» Study questions
- a) In the Vinology review, swap "perch" for "walleye" and give the passage starting at "Among the entrees, the" and ending at "most perch preparations.".
- b) Name every small plate the Vinology review discusses.
- c) Carry the Vinology restaurant review forward from its final sentence.
START Given passage
In food fashion, local is the new black. Chef Brandon Johns put his locovore stamp on Vinology before leaving to open his own uber-local restaurant, the Grange Kitchen & Bar, last summer. Since then, Vinology has been anxious to emphasize that it, too, still uses a lot of local ingredients. On a recent visit, our server said the magic word “local” five or six times in his opening spiel, making me restless to see what all the hype was about.

Starting with the small plates, the tempura-battered squash blossoms, stuffed with goat cheese and resting on a hearty gazpacho sauce, were a highlight–and the best evidence that Vinology makes scrumptious food with local ingredients. I can’t say as much for the Michigan mushroom tartlet, with its bland seasoning and tough puff pastry. The “Kobe” beef isn’t local, nor is it Japanese–it’s a Kobe-style Wagyu-Angus hybrid raised in the Midwest. Perhaps because Angus doesn’t achieve the same level of marbling as Wagyu, the Kobe “sliders” were so thick and dry they wouldn’t have slid down a linebacker’s throat–even when lubricated with a trio of fresh tomato ketchups. My favorite of the small plates was the filet tips, perfectly seared and covered with a slightly citrusy ponzu glaze. Popcorn, seasoned with a snooty but satisfying hint of truffle oil, was a surprising side to the tips.

Among the entrees, the braised Kobe short rib completely redeemed the sliders. Even cooked well done, the meat was still so tender and juicy it nearly melted in my mouth. Lake perch, the most obviously local entree, disappointed me with its soggy breading, but my co-reviewer was pleased that the fish remained moist, a welcome change from most perch preparations.
END Given passage
START Data provided
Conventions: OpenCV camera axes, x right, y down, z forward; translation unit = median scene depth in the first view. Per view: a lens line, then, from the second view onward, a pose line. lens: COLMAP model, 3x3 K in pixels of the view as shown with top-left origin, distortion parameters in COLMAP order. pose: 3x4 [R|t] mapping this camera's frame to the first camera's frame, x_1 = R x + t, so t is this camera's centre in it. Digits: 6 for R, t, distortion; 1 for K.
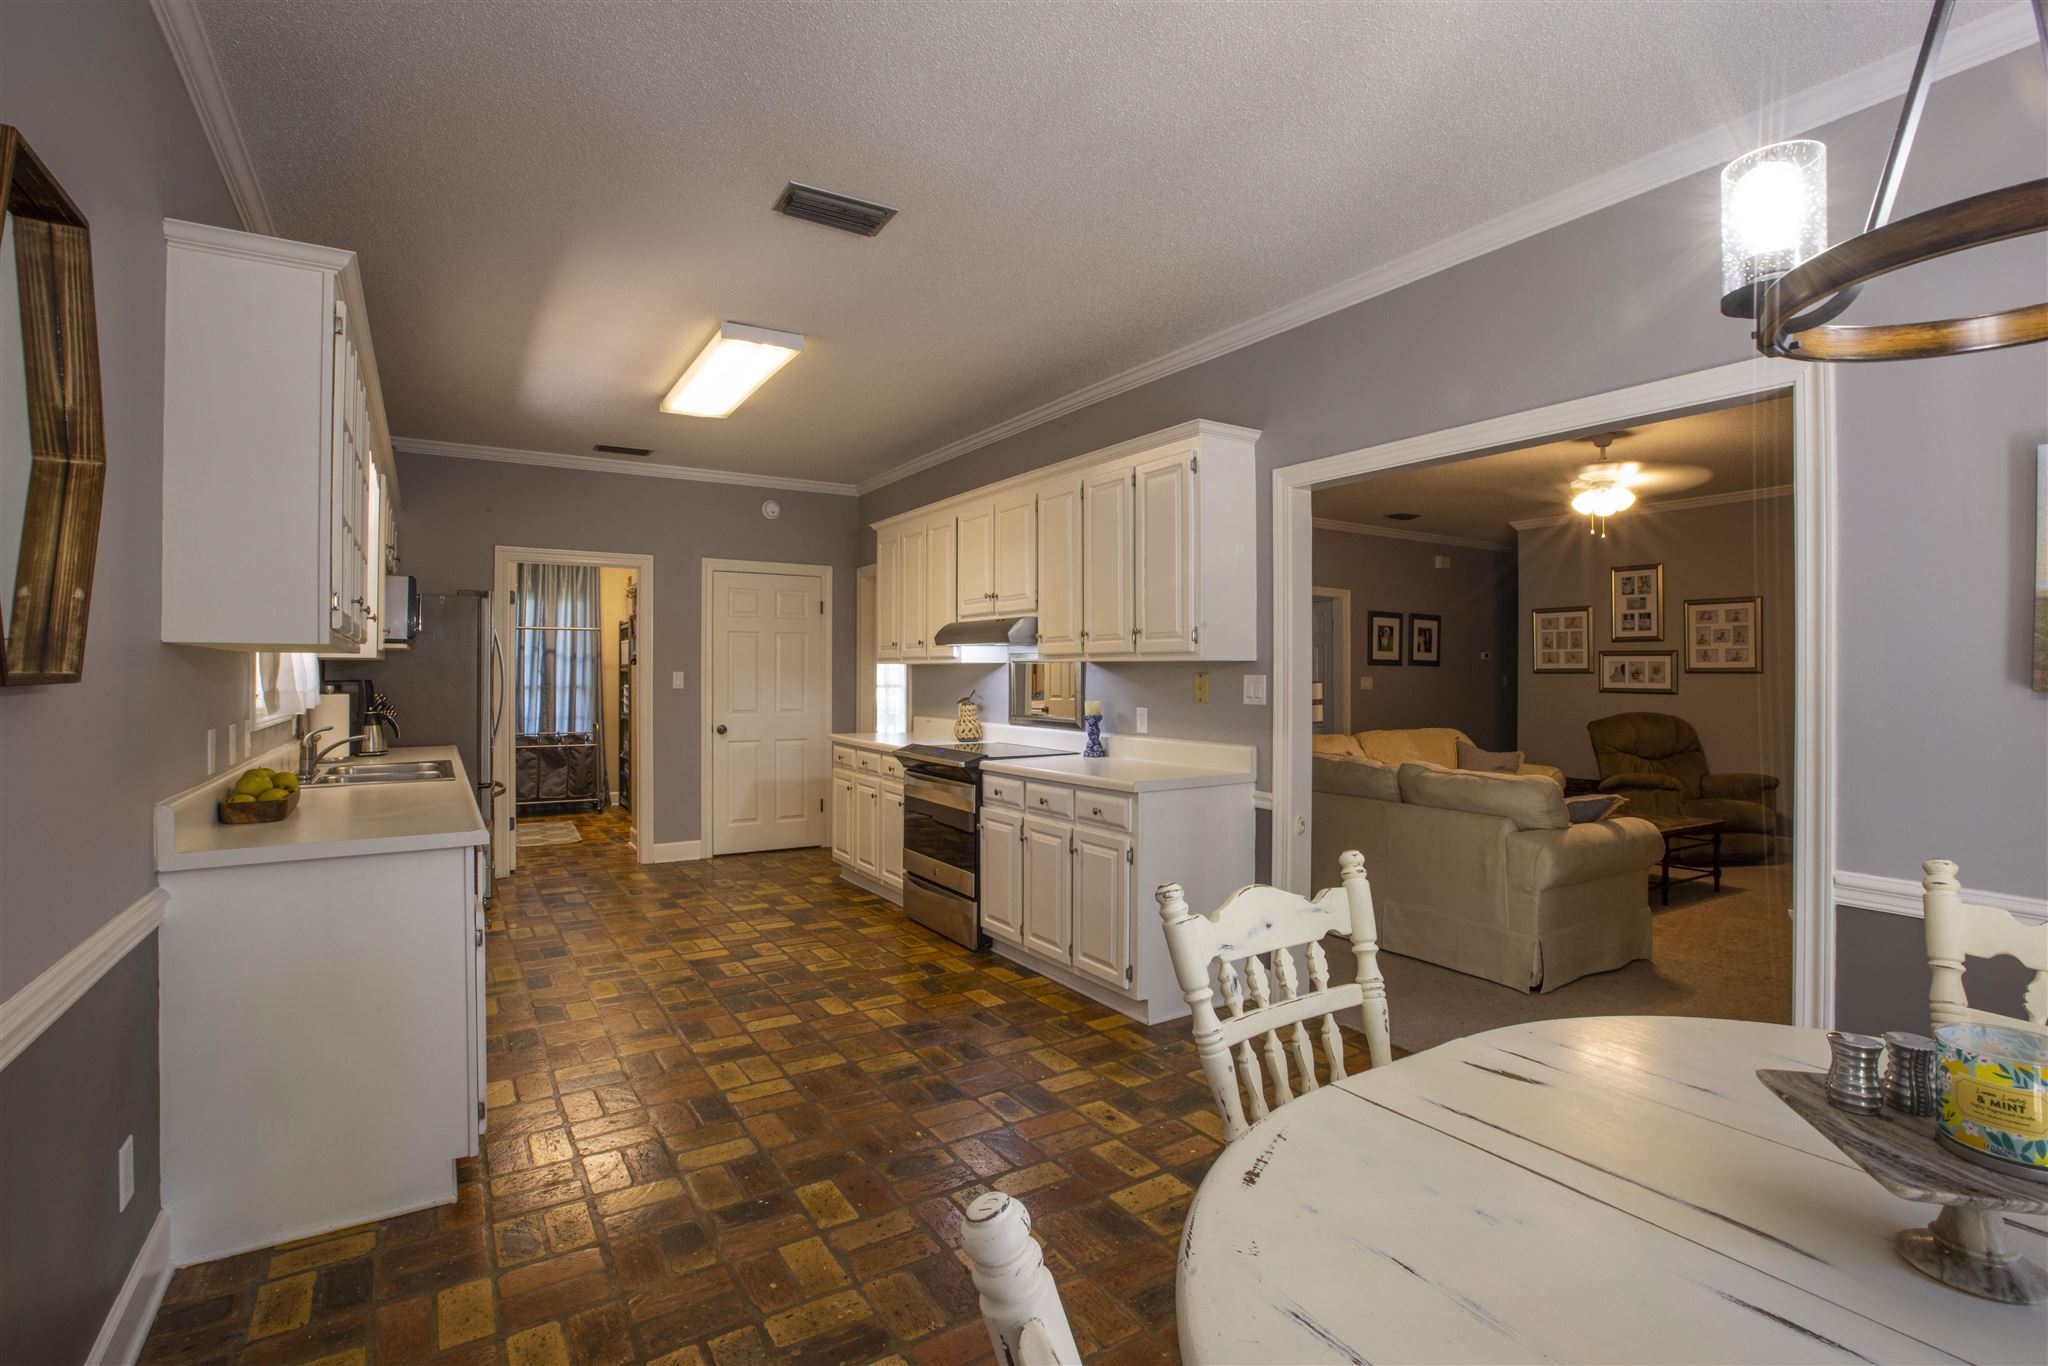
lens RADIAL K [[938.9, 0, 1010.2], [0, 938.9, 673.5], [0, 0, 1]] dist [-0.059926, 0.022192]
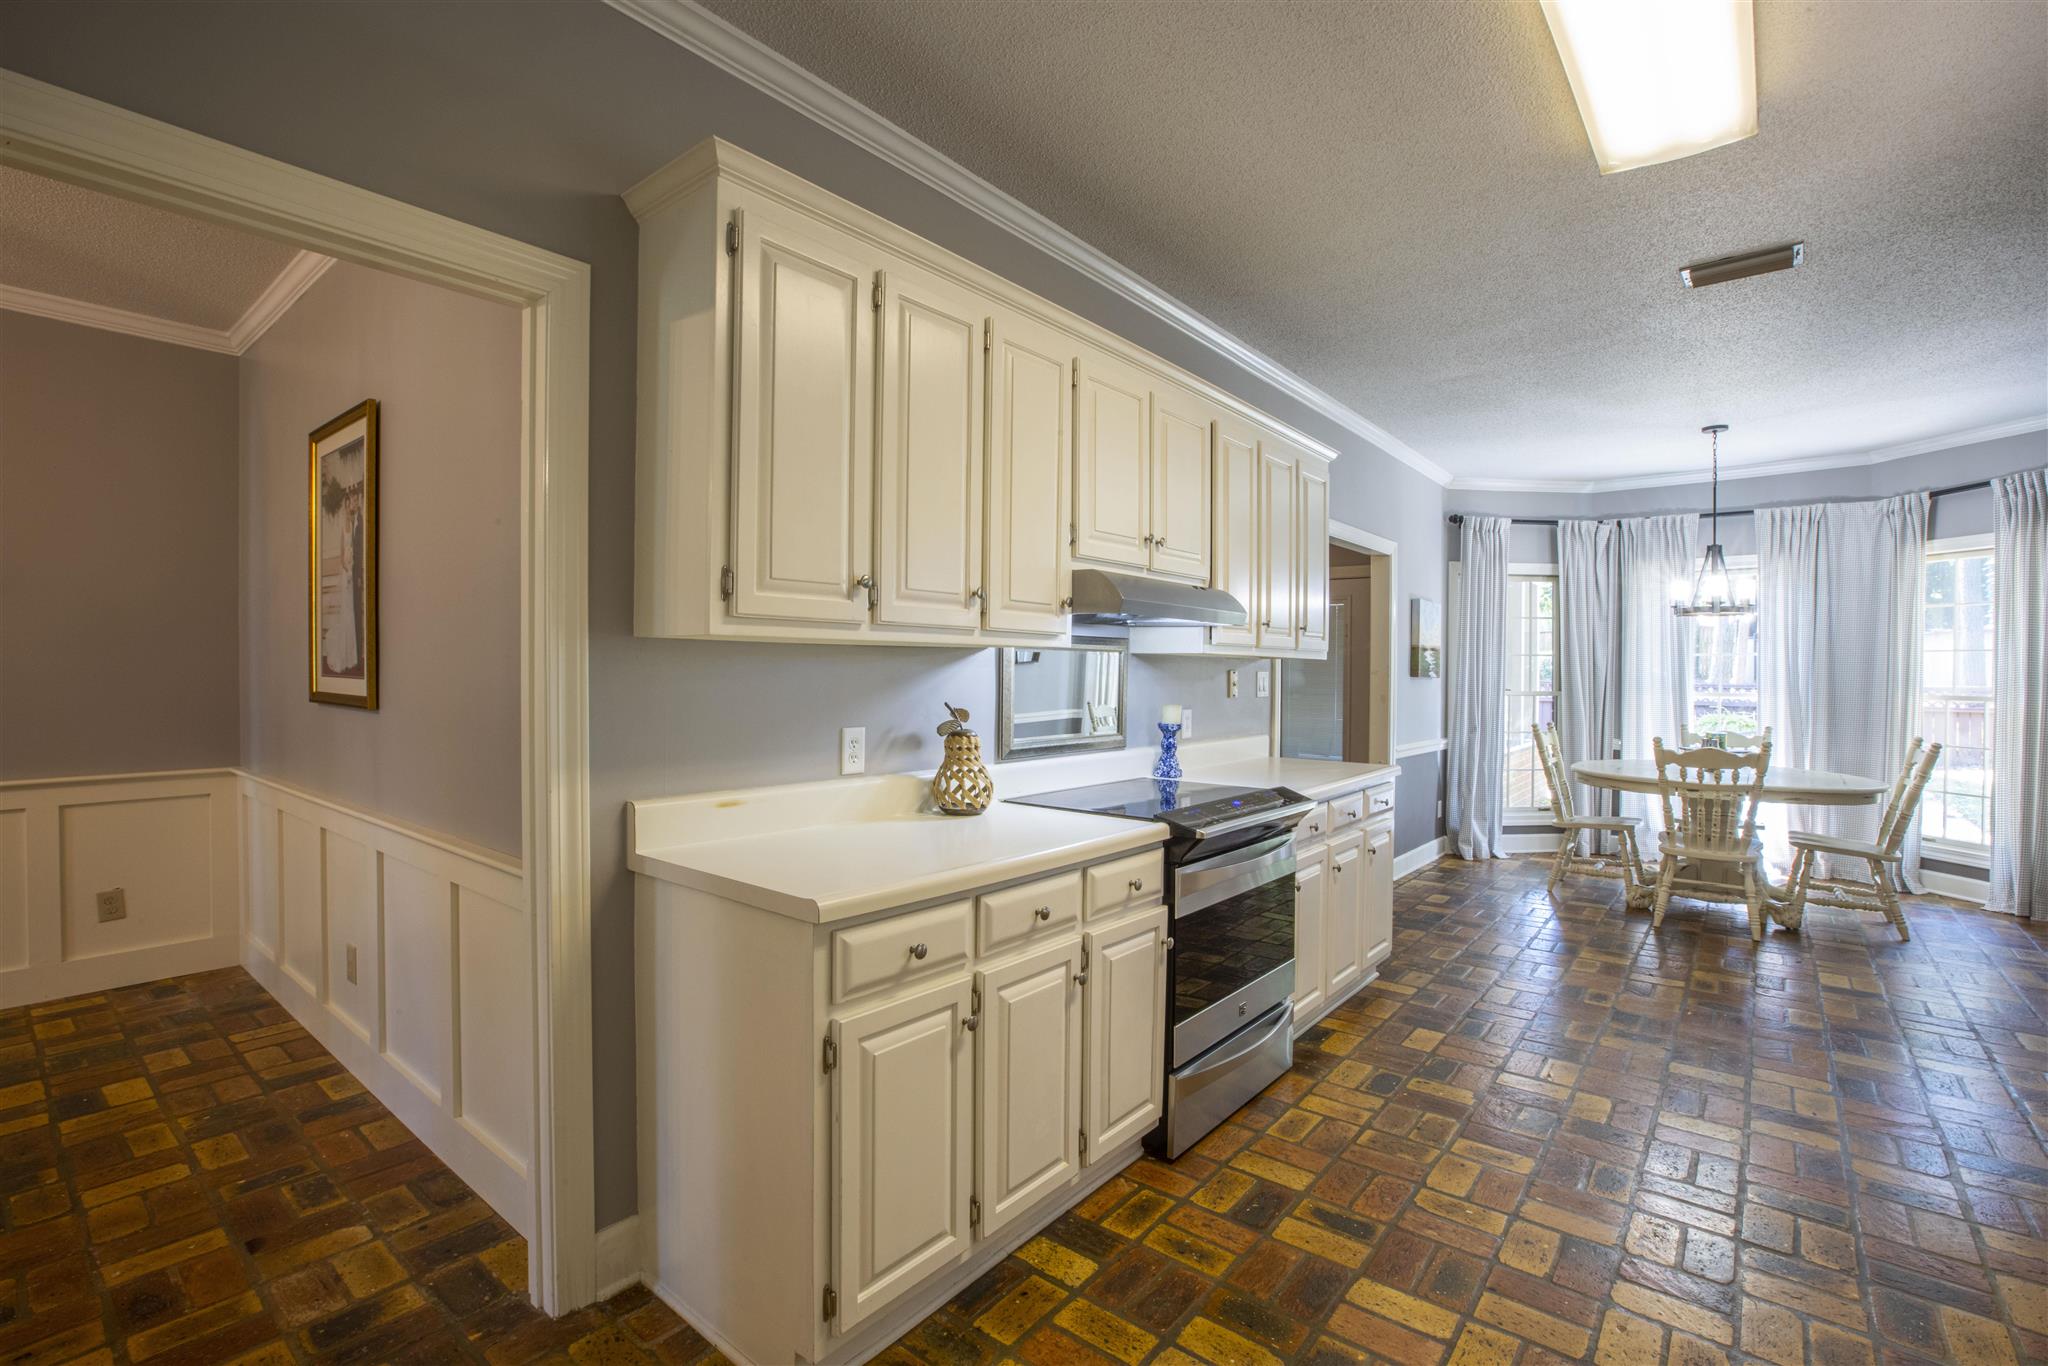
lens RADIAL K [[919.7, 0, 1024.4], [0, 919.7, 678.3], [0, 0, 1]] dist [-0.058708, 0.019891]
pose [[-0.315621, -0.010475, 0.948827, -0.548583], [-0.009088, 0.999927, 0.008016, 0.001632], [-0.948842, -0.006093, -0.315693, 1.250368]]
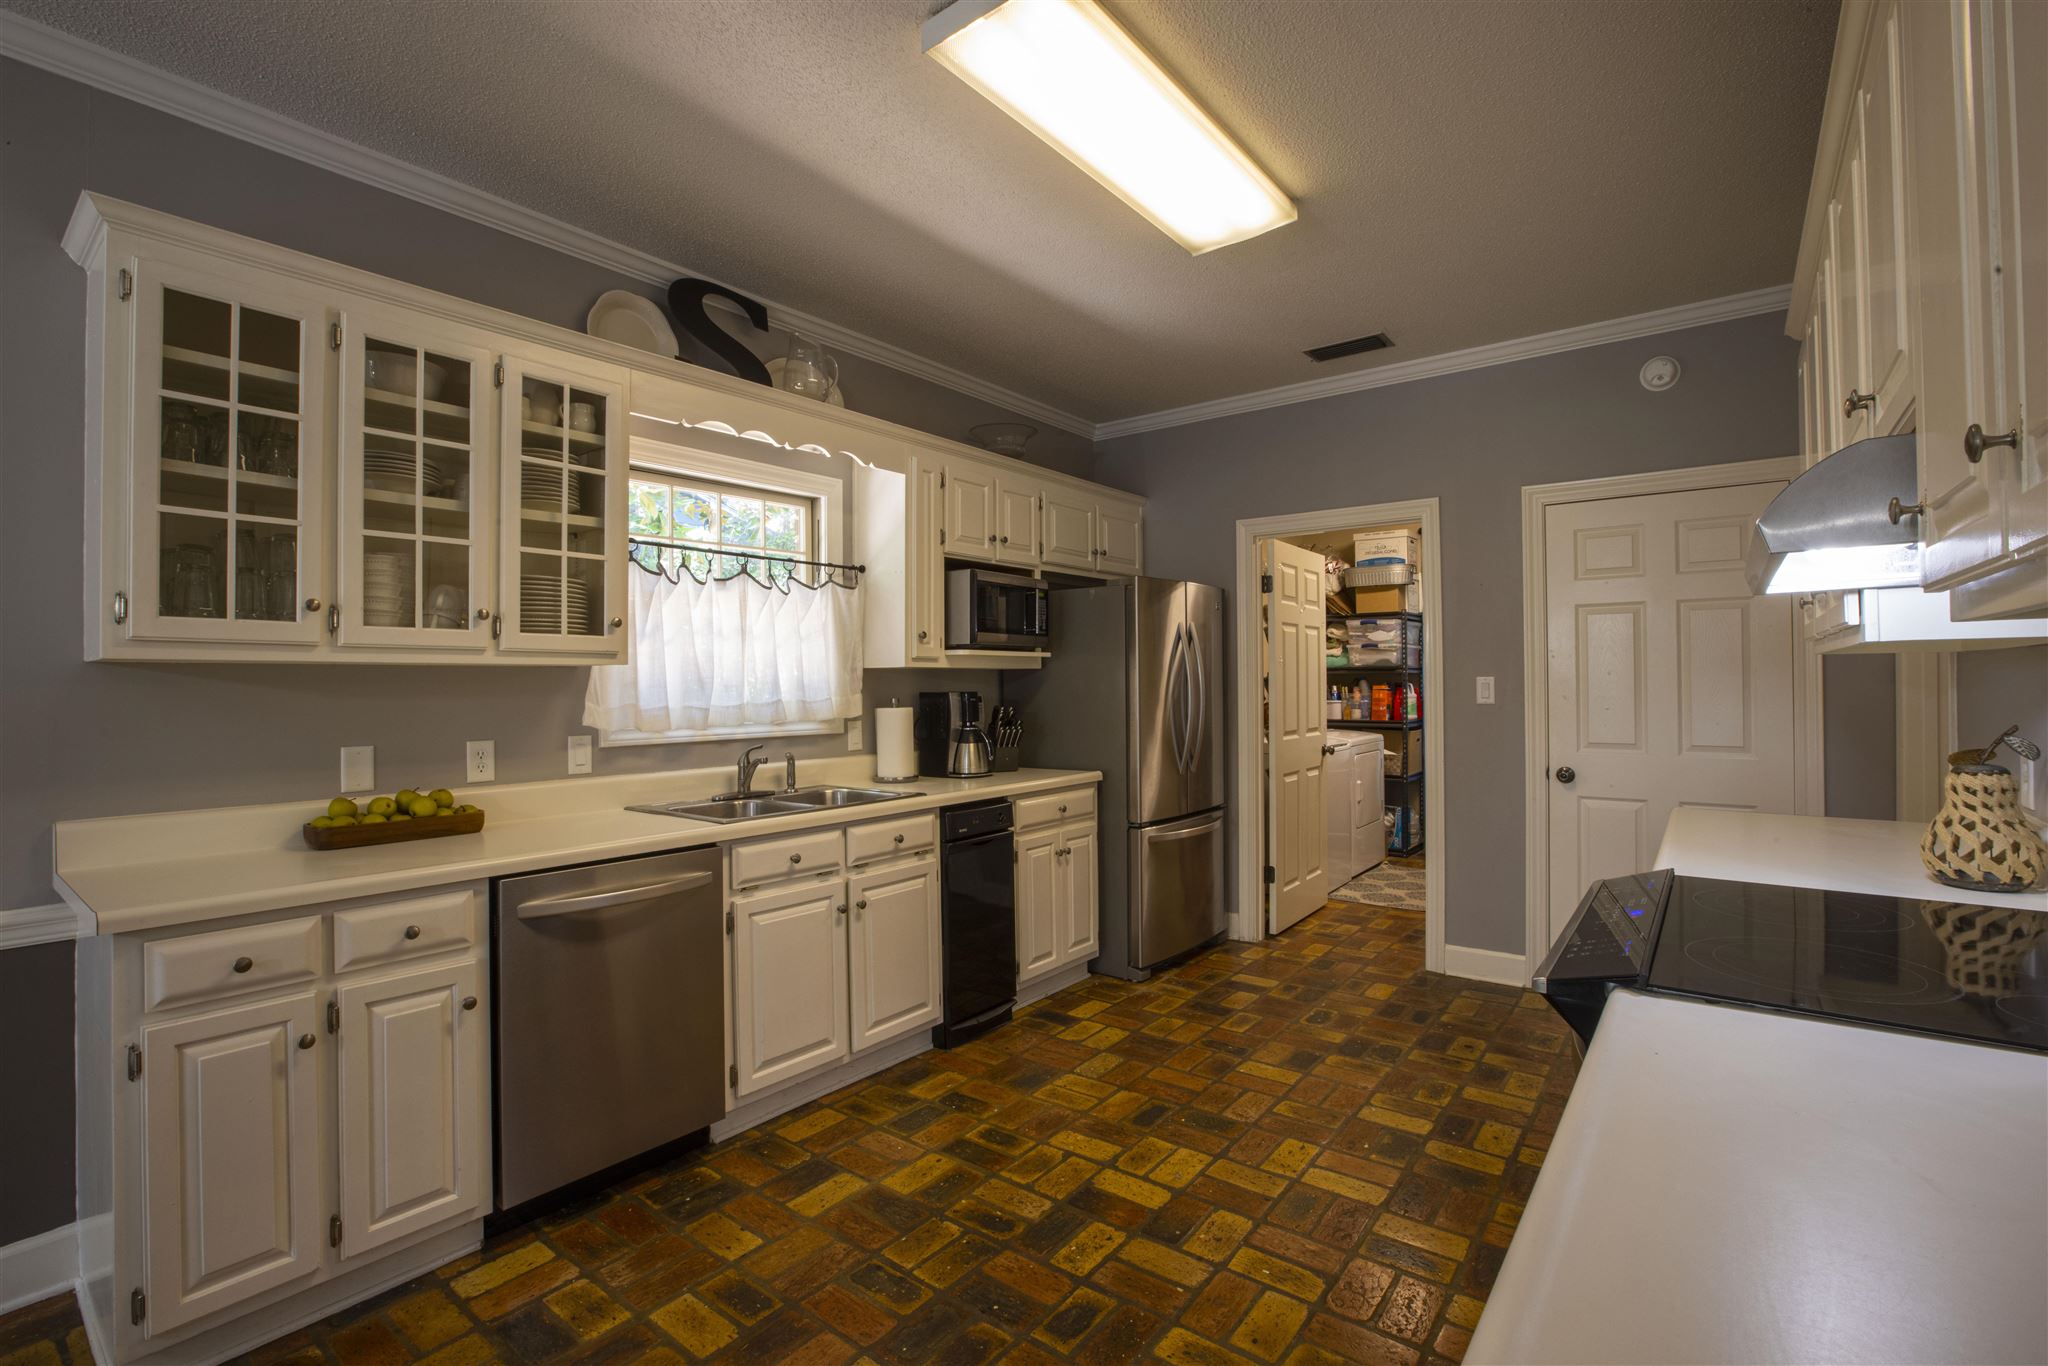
END Data provided
» Task-by-task results
- a)
Among the entrees, the braised Kobe short rib completely redeemed the sliders. Even cooked well done, the meat was still so tender and juicy it nearly melted in my mouth. Lake walleye, the most obviously local entree, disappointed me with its soggy breading, but my co-reviewer was pleased that the fish remained moist, a welcome change from most walleye preparations.

- b)
- Tempura-battered squash blossoms stuffed with goat cheese
- Michigan mushroom tartlet
- Kobe "sliders"
- Filet tips with ponzu glaze

- c)
Vinology’s new head chef, Robert Courser, has a background in Asian cuisine that shows up most strikingly in the fish entrees. The black tea leaf tuna, just shy of rare, made a fresh foil to the crispy fried rice cake that came with it. I’d order the dish again for the cake alone. Crunchy on the outside, soft and chewy on the inside, with a hint of sweetness, fry oil, and toasted sesame, it tasted like a refined funnel cake. The barbecued salmon was less successful. Coming from Arkansas, I expect “barbecued” to refer to food slow-cooked over an open flame; this was broiled and slathered in a super-cinnamony Asian barbecue sauce. I can forgive the term, since the salmon was perfectly cooked, but the sauce was so sweet and overpowering that I ended up scraping it off.

Besides changing chefs, Vinology is also open again for lunch after a yearlong hiatus. The new lunch menu addresses the local economy as well as local food: all of the entrees are $8, less than half the least expensive dinner entree. Sticking to the local theme, I was most interested in the butternut squash ravioli. Like all the lunch entrees, it came in a generous dinner-size portion. Spiced with cinnamon and sugar, the filling tasted like pumpkin pie, but it avoided the heaviness of a holiday dessert by substituting fresh sauteed mushrooms for a thick sauce. Although the ravioli were a little too sweet for me, I’d order them again just for the beautiful presentation: bright orange carrots with a shock of green stem, saffron-colored squash cubes, and a circumference drizzle of cheery spring-green pea puree. It was a comforting and warm choice for a chilly day but light enough that I could go back to work without a food hangover.

Besides being a good deal, the lunch menu also has a wide variety of options, from Mahi tacos with mango salsa to shrimp po’boys with Cajun remoulade. I tried a thick juicy “Vino burger” with bacon and mild fontina, a perfectly spiced jerk chicken sandwich (also juicy), and a gigantic tuna nicoise. The latter was heaped with fat cherry tomatoes, spindly haricots verts, black olives, boiled potatoes, and slightly dry tuna that tasted canned. The champagne vinaigrette was so mild that the salad needed salt and pepper, but the generous size and gorgeous presentation made up for the dish’s minor faults.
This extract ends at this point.